| EXERCISE 1 |
Write out the portion of the HKDF-Expand thread below that begins at the words "using (MemoryStream ms" and ends after "i = 1; i <= n; i++)".

======== SOURCE EXTRACT

HKDF-Expand implementation in c#

[Kratos]

Please, I would like your input on the following HKDF-Expand implementation in c# for v4.

My plan is to use Rfc2898DeriveBytes class to get (extract) the Pseudorandom key (prk). Then I will used the below method to expand the prk to get others keys.

public byte[] ExpandPrk(byte[] prk, HMAC hmac, byte[] info, int length)

        {

            if (hmac == null) hmac = new HMACSHA512(); // if hmac is null  then hmac will be initialized to a new instance of HMACSHA512            

            if (info == null) info = new byte[0]; // if info is null then it will initialized the variable with zeros

            if (length == null) length = 32; // if length is null then it will initialized with the number 32(256 bits) which will be the length of opm

            uint hashLength = (uint) hmac.HashSize / 8; // based on output of selected hash 

            hmac.Key = prk;

            int n = (int)System.Math.Ceiling((Single)length / hashLength); // N = ceil(L/HashLen) number of loops needed to get the required length

            byte[] tn = new byte[n * hashLength];

            

            using (MemoryStream ms = new System.IO.MemoryStream())

            {

                byte[] tempBuffer = new byte[0]; // tempBuffer will keep the bytes from the previous (prev) computed hash which

                                                // will be used with the next hash computation

                for (int i = 1; i <= n; i++)

================

| EXERCISE 2 |
Put the lines of the entries below into a JSON list of strings, one string per line with blank lines omitted. Begin at the line that has "Consegna gratis da 89€", continue through the end of the entries, and leave out the pictures.

======== GIVEN RECORDS

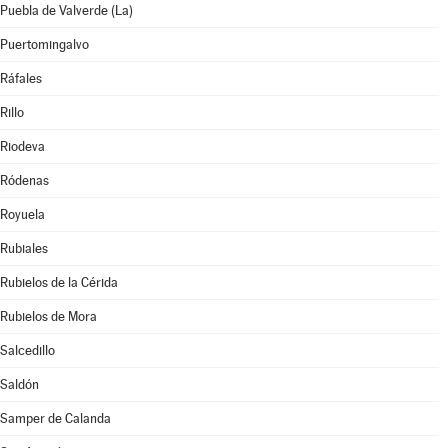
Puebla de Valverde (La)
Puertomingalvo
Ráfales
Rillo
Riodeva
Ródenas
Royuela
Rubiales
Rubielos de la Cérida
Rubielos de Mora
Salcedillo
Saldón
Samper de Calanda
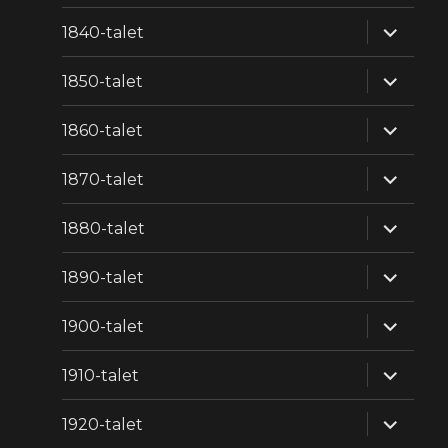
expande
1840-talet
underm
expande
1850-talet
underm
expande
1860-talet
underm
expande
1870-talet
underm
expande
1880-talet
underm
expande
1890-talet
underm
expande
1900-talet
underm
expande
1910-talet
underm
expande
1920-talet
underm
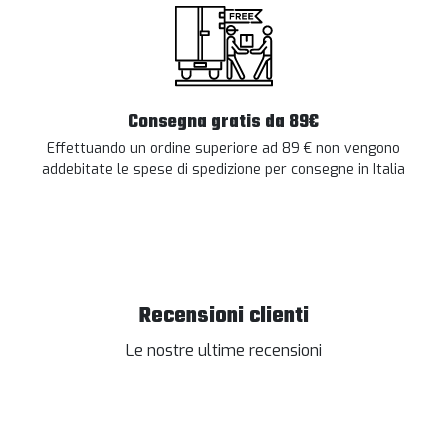
Consegna gratis da 89€
Effettuando un ordine superiore ad 89 € non vengono
addebitate le spese di spedizione per consegne in Italia
Recensioni clienti
Le nostre ultime recensioni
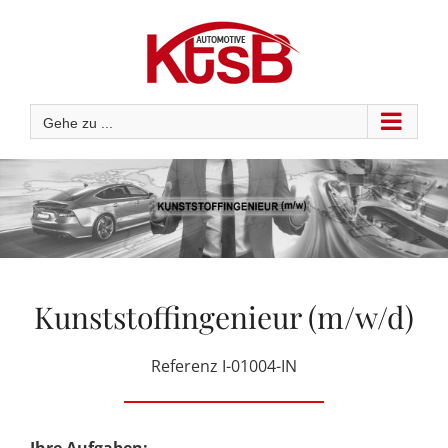
Zum
Inhalt
springen
Gehe zu ...
Kunststoffingenieur (m/w/d)
Referenz I-01004-IN
Ihre Aufgaben:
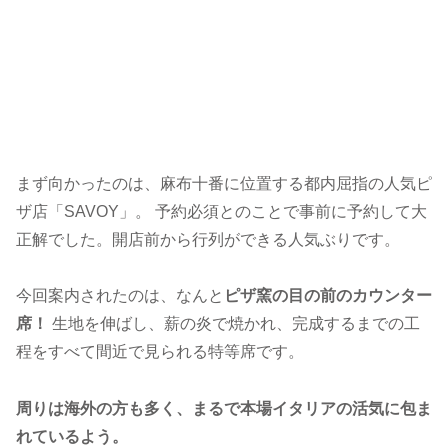
まず向かったのは、麻布十番に位置する都内屈指の人気ピ
ザ店「SAVOY」。 予約必須とのことで事前に予約して大
正解でした。開店前から行列ができる人気ぶりです。
今回案内されたのは、なんと
ピザ窯の目の前のカウンター
席！
生地を伸ばし、薪の炎で焼かれ、完成するまでの工
程をすべて間近で見られる特等席です。
周りは海外の方も多く、まるで本場イタリアの活気に包ま
れているよう。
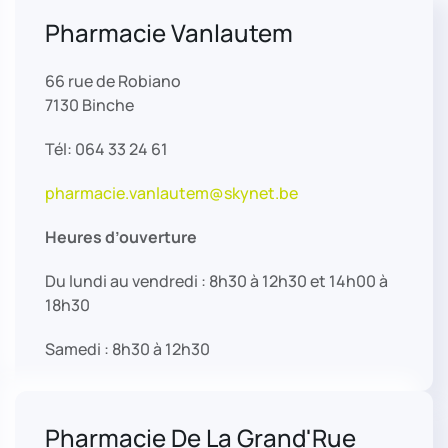
Pharmacie Vanlautem
66 rue de Robiano
7130 Binche
Tél: 064 33 24 61
pharmacie.vanlautem@skynet.be
Heures d’ouverture
Du lundi au vendredi : 8h30 à 12h30 et 14h00 à
18h30
Samedi : 8h30 à 12h30
Pharmacie De La Grand'Rue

================

| TASK SOLUTION 1 |
using (MemoryStream ms = new System.IO.MemoryStream())

            {

                byte[] tempBuffer = new byte[0]; // tempBuffer will keep the bytes from the previous (prev) computed hash which

                                                // will be used with the next hash computation

                for (int i = 1; i <= n; i++)

| TASK SOLUTION 2 |
[
  "Consegna gratis da 89€",
  "Effettuando un ordine superiore ad 89 € non vengono",
  "addebitate le spese di spedizione per consegne in Italia",
  "Recensioni clienti",
  "Le nostre ultime recensioni",
  "Zum",
  "Inhalt",
  "springen",
  "Gehe zu ...",
  "Kunststoffingenieur (m/w/d)",
  "Referenz I-01004-IN",
  "Ihre Aufgaben:",
  "まず向かったのは、麻布十番に位置する都内屈指の人気ピ",
  "ザ店「SAVOY」。 予約必須とのことで事前に予約して大",
  "正解でした。開店前から行列ができる人気ぶりです。",
  "今回案内されたのは、なんと",
  "ピザ窯の目の前のカウンター",
  "席！",
  "生地を伸ばし、薪の炎で焼かれ、完成するまでの工",
  "程をすべて間近で見られる特等席です。",
  "周りは海外の方も多く、まるで本場イタリアの活気に包ま",
  "れているよう。",
  "Pharmacie Vanlautem",
  "66 rue de Robiano",
  "7130 Binche",
  "Tél: 064 33 24 61",
  "pharmacie.vanlautem@skynet.be",
  "Heures d’ouverture",
  "Du lundi au vendredi : 8h30 à 12h30 et 14h00 à",
  "18h30",
  "Samedi : 8h30 à 12h30",
  "Pharmacie De La Grand'Rue"
]